Failure Modes

A running list of how AI applications break in production.


The novel ways an LLM app can fail don't show up in unit tests. They show up in production traces. Most of them are predictable once you've seen them once.

Output failures

  • Hallucination. Confident, wrong, unfounded. Worse with niche domains and long answers.
  • Format breakage. JSON that doesn't parse, missing fields, wrong types. Use structured output APIs or schema-constrained decoding.
  • Refusal. The model declines a perfectly reasonable request. Often a system prompt issue, sometimes a safety filter on the API.
  • Sycophancy.
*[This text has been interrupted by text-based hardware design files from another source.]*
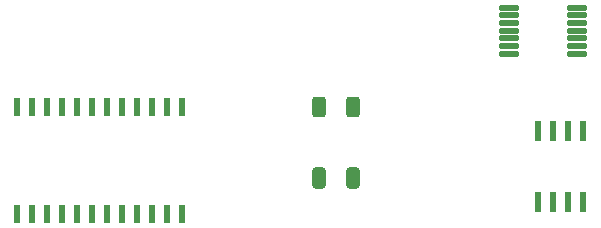
<source format=gbr>
%TF.GenerationSoftware,KiCad,Pcbnew,(6.0.1)*%
%TF.CreationDate,2022-04-12T22:30:48-05:00*%
%TF.ProjectId,singular_SIV,73696e67-756c-4617-925f-5349562e6b69,rev?*%
%TF.SameCoordinates,Original*%
%TF.FileFunction,Paste,Top*%
%TF.FilePolarity,Positive*%
%FSLAX46Y46*%
G04 Gerber Fmt 4.6, Leading zero omitted, Abs format (unit mm)*
G04 Created by KiCad (PCBNEW (6.0.1)) date 2022-04-12 22:30:48*
%MOMM*%
%LPD*%
G01*
G04 APERTURE LIST*
G04 Aperture macros list*
%AMRoundRect*
0 Rectangle with rounded corners*
0 $1 Rounding radius*
0 $2 $3 $4 $5 $6 $7 $8 $9 X,Y pos of 4 corners*
0 Add a 4 corners polygon primitive as box body*
4,1,4,$2,$3,$4,$5,$6,$7,$8,$9,$2,$3,0*
0 Add four circle primitives for the rounded corners*
1,1,$1+$1,$2,$3*
1,1,$1+$1,$4,$5*
1,1,$1+$1,$6,$7*
1,1,$1+$1,$8,$9*
0 Add four rect primitives between the rounded corners*
20,1,$1+$1,$2,$3,$4,$5,0*
20,1,$1+$1,$4,$5,$6,$7,0*
20,1,$1+$1,$6,$7,$8,$9,0*
20,1,$1+$1,$8,$9,$2,$3,0*%
G04 Aperture macros list end*
%ADD10RoundRect,0.250000X-0.312500X-0.625000X0.312500X-0.625000X0.312500X0.625000X-0.312500X0.625000X0*%
%ADD11RoundRect,0.020500X-0.764500X-0.184500X0.764500X-0.184500X0.764500X0.184500X-0.764500X0.184500X0*%
%ADD12R,0.600000X1.750000*%
%ADD13R,0.500000X1.500000*%
%ADD14RoundRect,0.250000X-0.325000X-0.650000X0.325000X-0.650000X0.325000X0.650000X-0.325000X0.650000X0*%
G04 APERTURE END LIST*
D10*
%TO.C,R1*%
X103472500Y-99880000D03*
X100547500Y-99880000D03*
%TD*%
D11*
%TO.C,O1*%
X122380000Y-91430000D03*
X122380000Y-92080000D03*
X122380000Y-92730000D03*
X122380000Y-93380000D03*
X122380000Y-94030000D03*
X122380000Y-94680000D03*
X122380000Y-95330000D03*
X116640000Y-95330000D03*
X116640000Y-94680000D03*
X116640000Y-94030000D03*
X116640000Y-93380000D03*
X116640000Y-92730000D03*
X116640000Y-92080000D03*
X116640000Y-91430000D03*
%TD*%
D12*
%TO.C,DP1*%
X119105000Y-107880000D03*
X120375000Y-107880000D03*
X121645000Y-107880000D03*
X122915000Y-107880000D03*
X122915000Y-101880000D03*
X121645000Y-101880000D03*
X120375000Y-101880000D03*
X119105000Y-101880000D03*
%TD*%
D13*
%TO.C,DM1*%
X75025000Y-99880000D03*
X76295000Y-99880000D03*
X77565000Y-99880000D03*
X78835000Y-99880000D03*
X80105000Y-99880000D03*
X81375000Y-99880000D03*
X82645000Y-99880000D03*
X83915000Y-99880000D03*
X85185000Y-99880000D03*
X86455000Y-99880000D03*
X87725000Y-99880000D03*
X88995000Y-99880000D03*
X88995000Y-108880000D03*
X87725000Y-108880000D03*
X86455000Y-108880000D03*
X85185000Y-108880000D03*
X83915000Y-108880000D03*
X82645000Y-108880000D03*
X81375000Y-108880000D03*
X80105000Y-108880000D03*
X78835000Y-108880000D03*
X77565000Y-108880000D03*
X76295000Y-108880000D03*
X75025000Y-108880000D03*
%TD*%
D14*
%TO.C,C1*%
X103485000Y-105880000D03*
X100535000Y-105880000D03*
%TD*%
M02*

</source>
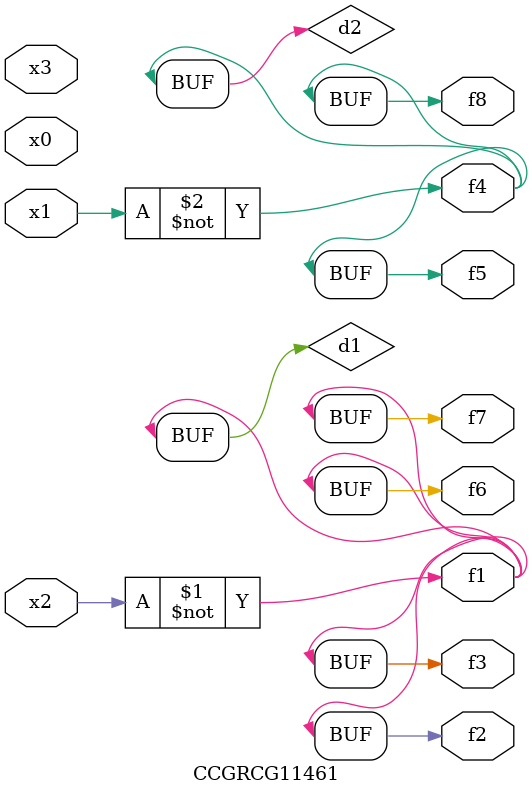
<source format=v>
module CCGRCG11461(
	input x0, x1, x2, x3,
	output f1, f2, f3, f4, f5, f6, f7, f8
);

	wire d1, d2;

	xnor (d1, x2);
	not (d2, x1);
	assign f1 = d1;
	assign f2 = d1;
	assign f3 = d1;
	assign f4 = d2;
	assign f5 = d2;
	assign f6 = d1;
	assign f7 = d1;
	assign f8 = d2;
endmodule

</source>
Agreeing with the user even when they're wrong. Especially bad in multi-turn.
  • Truncation. The model hits max_tokens mid-answer. Cap output sensibly and detect partial responses.

Reasoning failures

  • Wrong tool selected. Picks search_web when it should read_file. Improve tool descriptions before blaming the model.
  • Tool call loops. Calls the same tool with the same args 5 times in a row. Detect and break out.
  • Lost intent. After 15 turns, the agent has forgotten the original goal. Periodically remind it.
  • Premature stopping. Returns "I've completed the task" with the task half done. Add a checker step.
  • Over-planning. Spends 10 steps "thinking about the approach" before doing anything.

System failures

  • Context overflow. Conversation grew past the window. Truncation rules need to exist before this happens, not after.
  • Rate limits. Bursty traffic + a single API key. Use a queue or a routing layer.
  • Cost runaway. A bug causes one user's agent to loop forever. See Budgets.
  • Stale cache. Cached prompt prefix becomes wrong after a system change. Invalidate explicitly.

Adversarial failures

  • Prompt injection. Hostile user input or document content rewrites instructions. See Security.
  • Data exfiltration via tools. A tool returns secrets to a user who shouldn't see them.
  • Jailbreaks. User talks the model out of its system prompt. Don't put real secrets there in the first place.